Thursday, 19 February 2015

Haydock Arms, 28-30 Haydock Street

The Haydock Arms was situated at 28-30 Haydock Street, just off  Higher Bridge Street.

The pub dated back to the 1860s when shopkeeper Peter Lyne took the familiar route of opening up his grocery store to the sale and consumption of beer.

Lyne was a former cotton spinner who moved his family from the town centre into the Little Bolton area on the other side of the River Croal. As Bolton expanded northwards in the middle of the eighteenth century streets such as Haydock Street, Bangor Street and Prince Street were developed to provide homes for workers in the numerous mills that had sprung up on that side of town.

Peter Lyne was at the Haydock Arms until 1871 when he went off to run a beerhouse in nearby Bangor Street, probably the Rainforth Hotel. He was succeeded by two fifty-year-old women, sisters-in-law Alice and Ellen Grundy who ran the premises for a few years before moving off to Halliwell Road.

By 1891 the Haydock had expanded into the property next door and was now 28 and 30 Haydock Street.

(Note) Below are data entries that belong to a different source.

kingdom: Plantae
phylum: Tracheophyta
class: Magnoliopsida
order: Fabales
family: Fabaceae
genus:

It was taken over by John Halliwell and Son whose Alexandra Brewery was situated on Mount Street about half a mile away from Haydock Street. Halliwells had been around since the early 1870s and had completed their new brewery in 1885. A subsequent expansion by the company saw the purchase of a number of pubs, but Halliwell’s got into financial difficulty in 1910 and the brewery and its tied houses – including the Haydock Arms – were bought by Magee, Marshall and Co.

Magees shut the Haydock Arms in 1950. Having started in trading as a pub some years before its neighbour on Haydock Street, the Hearts Of Oak, it closed down earlier.

The property was demolished along with the rest of Haydock Street in the 1960s. Rainford House was built on the side of the street containing the Haydock Arms.

Haydock Street pictured in September 2014 (copyright Google Street View). Rainforth House – itself named after an eminent doctor and chemist John Rainforth who founded the chemical works in nearby School Hill in the nineteenth century – stands on the site of the Haydock Arms.